关键词: 车内噪声, 统计能量分析, 泄漏量, 等效泄漏面积

Abstract: In order to simulate the acoustic environment in the cab more truly and improve the interior noise prediction accuracy, the leakage is applied to SEA modeling and a commercial vehicle SEA model considering leakage is established. Bernoulli equation is used to derive the equivalent leakage area. The equivalent total leakage area is divided by the leakage contribution and added to the model for simulation. In contrast with the SEA model without considering leakage ,the results show that the simulation accuracy is improved and the error is reduced by about 1.5 dB (A) with the absolute error less than 2 dB(A), which meets the engineering requirement of high frequency noise analysis and prediction in vehicle product development and design stage. The SEA model considering leakage is fully validated. Under different leakage values, the interior noise is simulated and the curve of effect of leakage on the noise value is obtained. Combined with the influence curve and many other factors, the suitable leakage value of 150 SCFM is determined. The main leakage points are targeted for optimization and the leakage value drops from 268.5 to 149.1 SCFM. The interior noise after optimization is measured and the results show that the noise values are reduced by 1.82 and 1.31 dB(A) respectively under two working conditions compared with those before optimization.

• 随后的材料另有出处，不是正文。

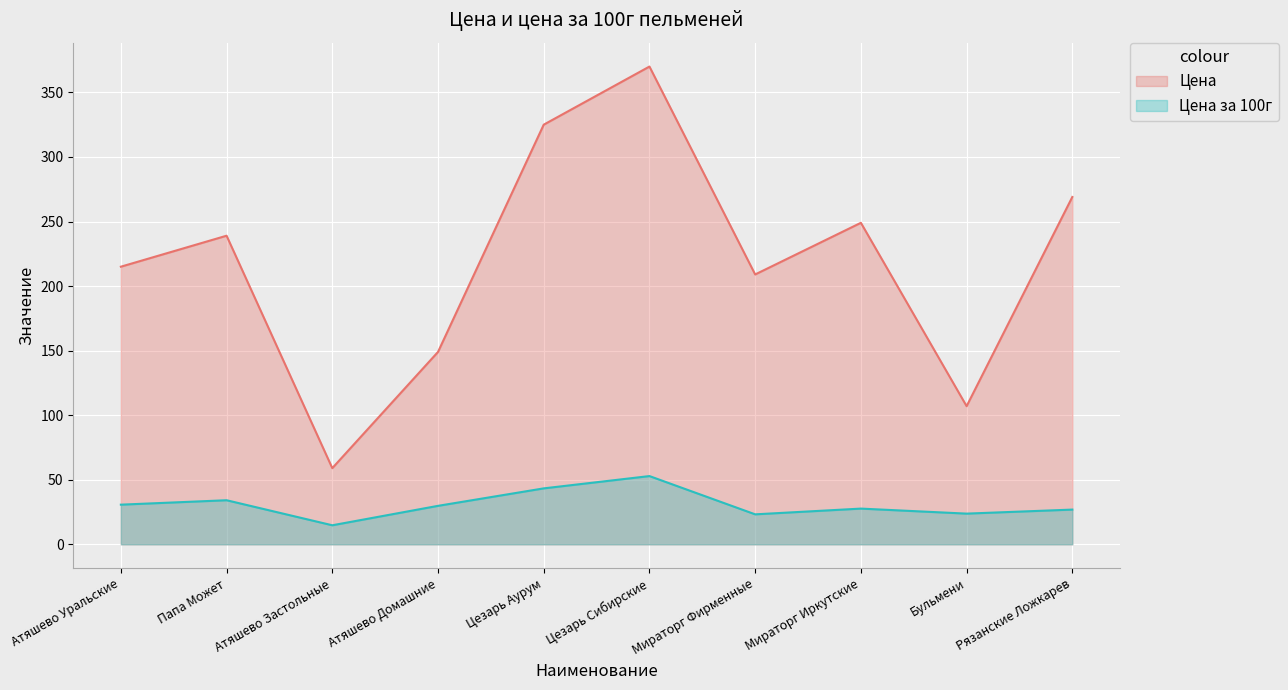

What is the label of the 9th point from the right?

Папа Может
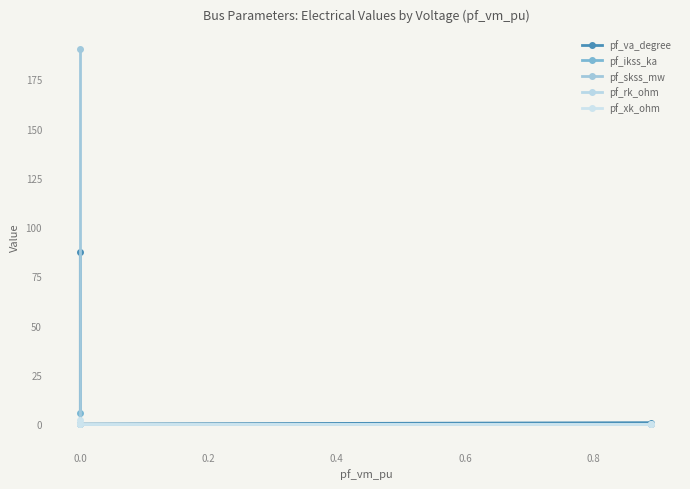

List the series in order of their peak value, lowest first.

pf_rk_ohm, pf_xk_ohm, pf_ikss_ka, pf_va_degree, pf_skss_mw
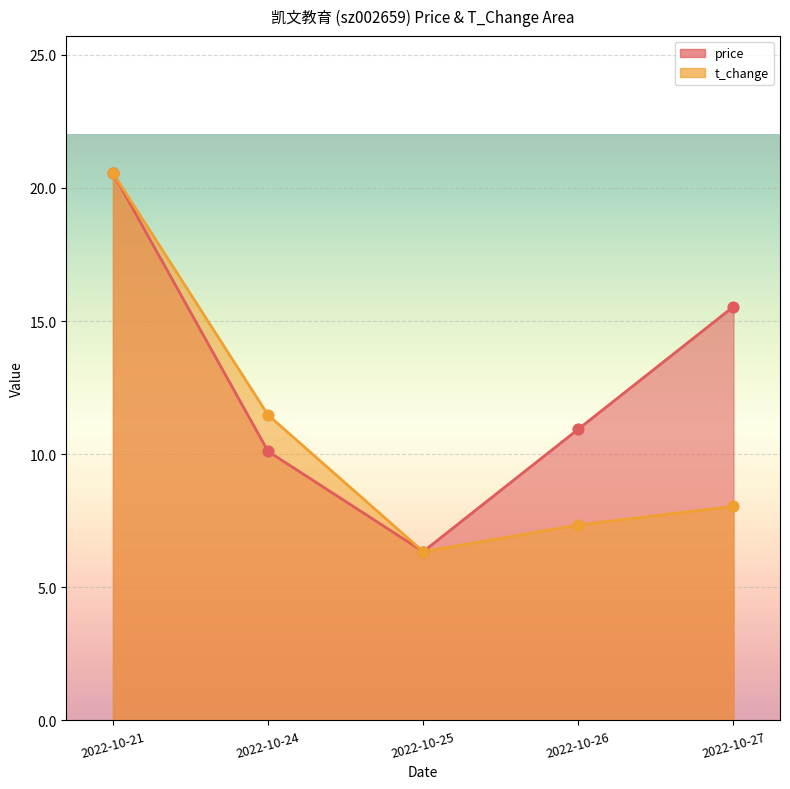

Is the value of t_change at 2022-10-27 greater than the value of price at 2022-10-25?

Yes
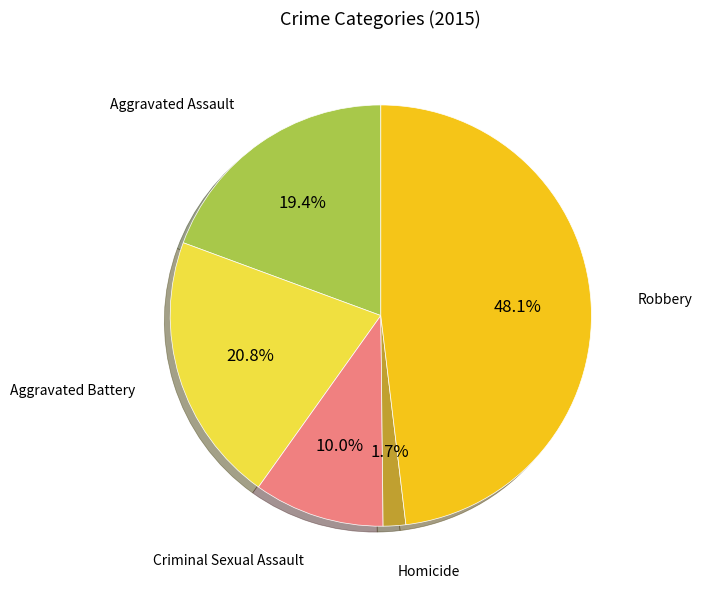

Is there any slice that represents more than half of the pie?

No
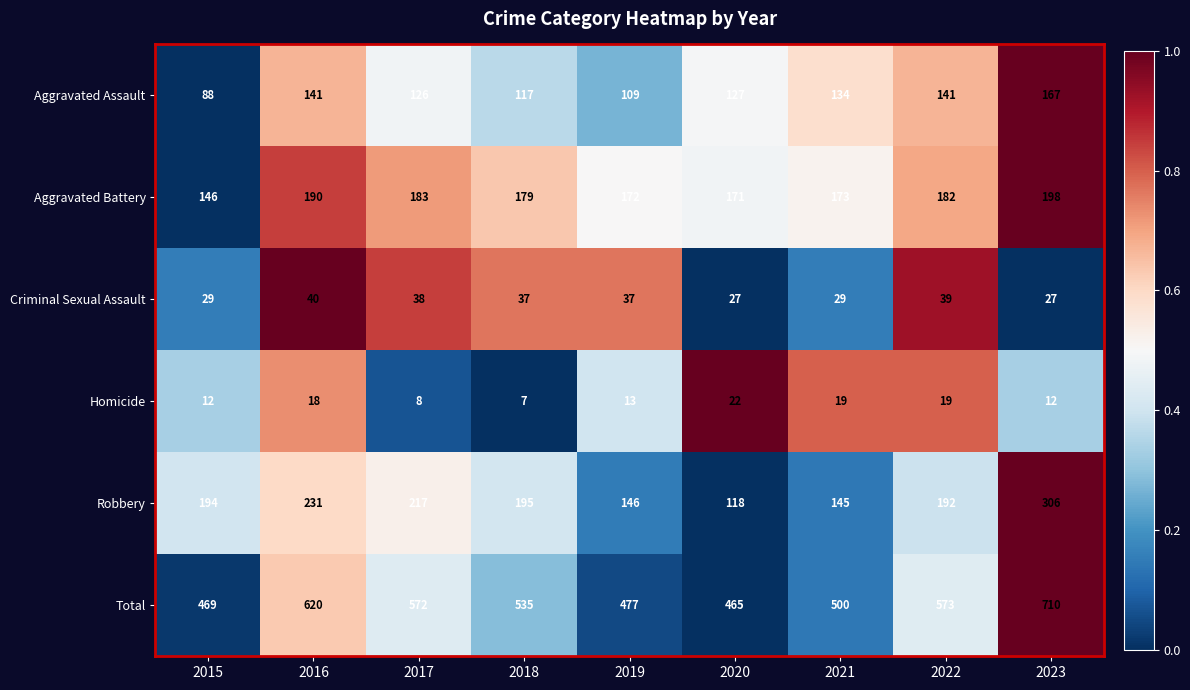

Which series has the largest total across all categories?

Total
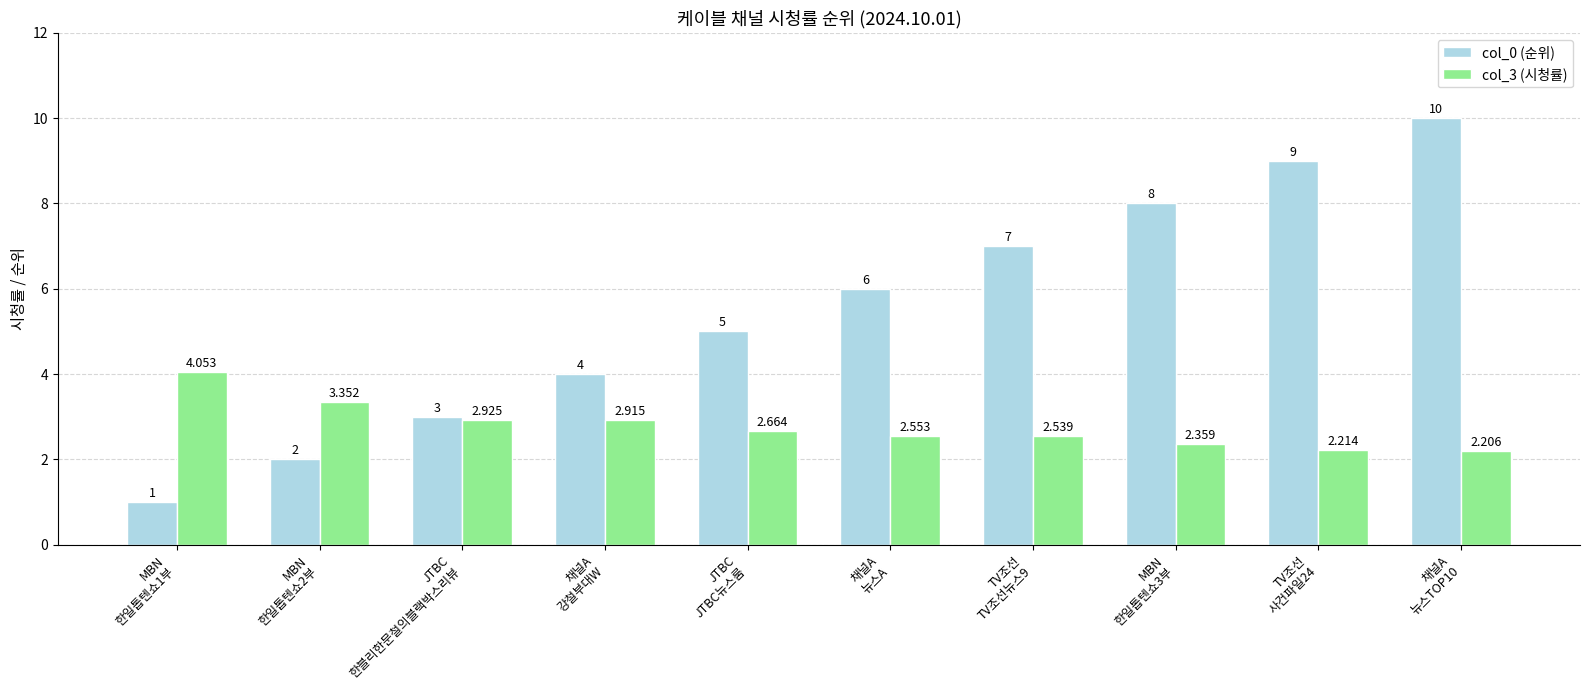

Are the bars horizontal?

No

Key words: interior noise, statistical energy analysis, leakage, equivalent leakage area

唐荣江, 童浙, 郑伟光, 李申芳, 黄莉. 考虑泄漏量的商用车内高频噪声仿真分析与控制^*[J]. 汽车工程, 2019, 41(11): 1327-1334.

Tang Rongjiang, Tong Zhe, Zheng Weiguang, Li Shenfang, Huang Li. Simulation Analysis and Control of High Frequency Noise in Commercial Vehicles Considering Leakage[J]. Automotive Engineering, 2019, 41(11): 1327-1334.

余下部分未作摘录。